Sonra meseleyi zevce-i muhteremeleri Fatımatuz zehra (r. Anha) açıkladıklarında: muşarun ileyha validemiz cevaben:
“Cihetler ayrıdır.
“Allah’ı sevmek akıldan,
Peygamberi sevmek imandan;
Evladı sevmek tabiattan;
Zevceyi sevmek de Muhabbettedir buyurmuşlardır.”
O zamanlar milletin evlatları okul (medrese) sıralarında böyle okuma parçaları okuyor, böyle bir terbiye sistemi le yetişiyorlardı.
Milletin evladına; kardeşlik, muhabbeti, Allah ve rusulüne iman aşılanıyordu.
Sonra ne oldu.
Harf inkılabı ile bir gecede milleti cahil ettiler. Yüz binlerce paha biçilemeyen tarihi, ilmi, edebi, el yazma eserler raflarda çürüdü.
Kur’an avına çıkan bir kısım nasipsizler Kur’an-ı Kerim’leri yerlere, çöp arabalarına attılar.
Bu zalimlerin zulmünden korkan birçok masum zavallı Müslümanlar da Anadolu’nun birçok yerinde ellerinde birer hazine durumunda ki, el yazma eserleri toprağa gömdüler…
Böylece nice tarihi eserler topraklara çürüyüp gittiler.
Bize tamamen maddeye dayalı imansızlığı tetikleyen bir eğitim sistemi dayattılar.
Milletimizin evladını, tarihinden, ecdadından, dininden, kültüründen kopardılar.
İslam dinine, Kur’an-ı Kerim’e Muhammed’in uydurması dediler.
Bil cümle milli, manevi mukaddes değerlerimizi alay konusu ettiler. Okullarda dini tazyif eden müsamereler yaptılar. (Bizzat ben yaşadım.)

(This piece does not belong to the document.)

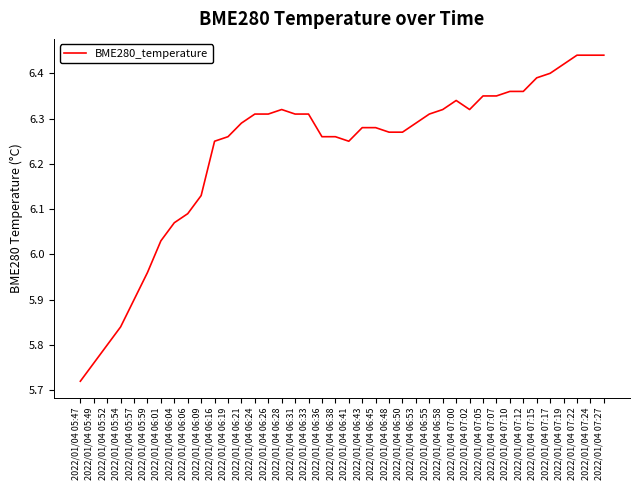

Does the chart have visible grid lines?

No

Dinimiz: “iki gününü müsavi geçiren Müslüman aldanmıştır.” Buyururken; Bizleri tembelliğe, israfa alıştırdılar. Üreten değil sadece tüketen ve batı hayranı, moda düşkünü bir toplum haline getirmeye çalıştılar. Hatırlar mısınız bilmem biz zamanlara peygamber ocağında Mehmetçiğimizin yemeğini yediği kaşığına bile USA yazıyordu. Üzülerek ifade edelim ki, din, vatan düşmanları hain planlarının birçoğunu ne yazık ki, ülkemizde başardılar.
Yıllarca ilkokullarda dönmelerin yazdıkları alfabelerde: “uyu uyu yat uyu, suna ip atla, ali topu tut” gibi saçma sapan şeyleri okuttular.
Din diye bize Hinduların ineklere tapmalarını, Mecusilerin ateşe tapmalarını ve birçok batıl dinleri anlattılar.
İlim diye kurbağanın iç organlarını, balığın solungaçlarını okuttular.
Peki ne oldu?
Az gittik, uz gittik sonunda durum ortada.
İmam hatip okullarında, ilahiyat fakültelerinde bile deist, ateist, namaz, kılmayan, hatta içki ve sigara içen gençlerimiz maalesef çoğaldı…
Çare ne? Çare kendi öz benliğimize, milli ve manevi değerlerimize dönmek, taklitçi ve batı hayranı olmaktan kurtulmaktır.
Rabbim bu husus için çalışanların sayılarını, gayretlerini çoğaltsın inşallah…
Cümleniz Mevla’ya emanet olunuz..
TEBRİK:
Yurt içindeki, yurt dışındaki bilcümle din kardeşlerimin mübarek RAMAZANI Şerif bayramlarını gönülden tebrik eder,
Milletimiz, memleketimiz, alemi İslam ve tüm dünya için huzur ve sükün’e vesile olmasını Cenab-ı Hak’tan niyaz ederim.